No regresso ao IPT, confessa que a primeira aula foi estranha. Um homem de cabelos brancos no meio de dezenas de jovens não é muito comum, no entanto a experiência correu melhor do que esperava. “Tenho um espírito jovem e muita vontade de ensinar e aprender com os mais novos. Já fiz boas amizades e só não fiz mais porque a pandemia mandou-nos para casa”, lamenta.
Com os professores também mantém uma boa relação. O rigor que utilizou na vida profissional, também o aplica nos estudos: é o primeiro a apresentar trabalhos, não falta às aulas e chega sempre a horas. “Quero ser um exemplo para os meus colegas. Quando as coisas correm mal, não me escondo. Só não falo mais porque não quero ser considerado o velho chato do IPT”, confessa a O MIRANTE, com um sorriso no rosto. João Godinho terminou o primeiro semestre com média superior a 17 valores.
FUGIU DA GUERRA
A PENSAR NO FUTURO
Wasim Tana nasceu na Líbia, o seu pai é sírio, e há cerca de cinco anos rumou à Turquia para tentar mudar o seu destino. Vivia em ambiente de guerra, sem oportunidades para evoluir, tanto a nível pessoal como profissional. Para trás deixou os pais e os irmãos que continuam a viver na incerteza de uma guerra sem fim à vista. “Não vejo a minha família há cinco anos e tenho muitas saudades. É duro imaginar que lhes pode acontecer alguma coisa e não tenho forma de os ajudar. Mas tenho de seguir com a minha vida”, sublinha. João Godinho escuta com atenção o testemunho de Wasim e emociona-se.
No dia da conversa com O MIRANTE, faz três anos que Wasim chegou ao Politécnico de Tomar, através do programa Erasmus. Falta-lhe um ano para terminar o curso de Engenharia Electrónica e Computadores. Enquanto estuda também trabalha, porque os pais não têm posses para o ajudar. Já serviu em restaurantes de Tomar, ensinou em escolas de línguas e, actualmente, está na equipa de segurança do IPT em regime de part-time. “Foi a administração do politécnico que me convidou, por saber que estava com muitas dificuldades em pagar as propinas.

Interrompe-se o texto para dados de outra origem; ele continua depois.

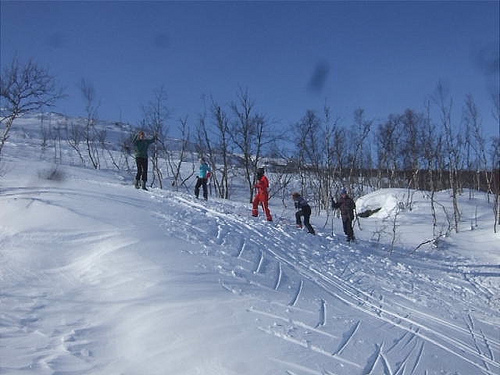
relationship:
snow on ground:
[35, 213, 245, 355] [0, 111, 484, 363]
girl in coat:
[188, 157, 212, 199] [195, 165, 210, 178]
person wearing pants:
[190, 148, 212, 195] [187, 178, 212, 205]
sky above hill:
[3, 2, 493, 176] [3, 133, 495, 373]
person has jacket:
[192, 156, 213, 198] [195, 168, 213, 176]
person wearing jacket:
[192, 156, 213, 198] [194, 160, 214, 180]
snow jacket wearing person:
[122, 132, 164, 160] [123, 127, 167, 196]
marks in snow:
[224, 240, 306, 310] [82, 140, 426, 359]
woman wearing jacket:
[116, 121, 163, 198] [137, 133, 155, 152]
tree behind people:
[325, 115, 350, 197] [126, 121, 389, 274]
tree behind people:
[285, 126, 317, 188] [126, 121, 389, 274]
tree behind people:
[362, 125, 421, 191] [126, 121, 389, 274]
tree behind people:
[236, 89, 255, 189] [126, 121, 389, 274]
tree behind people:
[432, 99, 469, 189] [126, 121, 389, 274]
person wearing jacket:
[190, 148, 212, 195] [192, 159, 211, 179]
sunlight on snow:
[41, 236, 173, 361] [1, 102, 499, 374]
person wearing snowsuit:
[328, 198, 358, 240] [332, 195, 362, 235]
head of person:
[140, 133, 143, 142] [130, 125, 160, 190]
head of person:
[197, 157, 204, 162] [192, 156, 213, 198]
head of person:
[255, 167, 261, 177] [243, 165, 277, 224]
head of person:
[291, 192, 301, 200] [291, 190, 314, 235]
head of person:
[342, 190, 348, 200] [328, 191, 358, 240]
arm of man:
[153, 132, 165, 148] [126, 125, 166, 188]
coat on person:
[193, 152, 225, 197] [190, 152, 215, 196]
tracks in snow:
[167, 184, 499, 369] [2, 155, 498, 372]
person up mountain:
[291, 190, 314, 235] [0, 107, 498, 374]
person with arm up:
[130, 125, 160, 190] [129, 130, 139, 147]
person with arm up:
[130, 125, 160, 190] [149, 127, 159, 144]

Agora sinto que tenho mais responsabilidades”, afirma.
Ao mesmo tempo que estuda, é vice-presidente da ESN (Erasmus Student Network), a maior organização de estudantes internacionais da Europa. O seu trabalho é voluntário e implica integrar estudantes internacionais como outros o integraram a ele; fala um português quase perfeito e conhece Tomar tão bem como os verdadeiros nabantinos. “Tenho conhecido pessoas de várias culturas e adoro a forma como os tomarenses recebem quem escolhe a cidade para viver”, declara.
A delicadeza e honestidade na forma como interage com as pessoas permitiu-lhe uma rápida integração na comunidade. Uma das suas grandes paixões é a equipa de râguebi do IPT: “Ajudou-me muito a lidar com o sofrimento de estar longe da família. Deito fora as energias negativas e ganho espaço na mente para continuar a trabalhar para alcançar os meus objectivos”.
Questionado por O MIRANTE sobre como se imagina daqui por 10 anos, Wasim não hesita na resposta: “Não gosto de prever o futuro, uma vez que há 10 anos também não me imaginava em Portugal e a falar tão bem português. De uma coisa tenho a certeza, vou trabalhar muito para poder ajudar a minha família. Esse é o meu sonho”.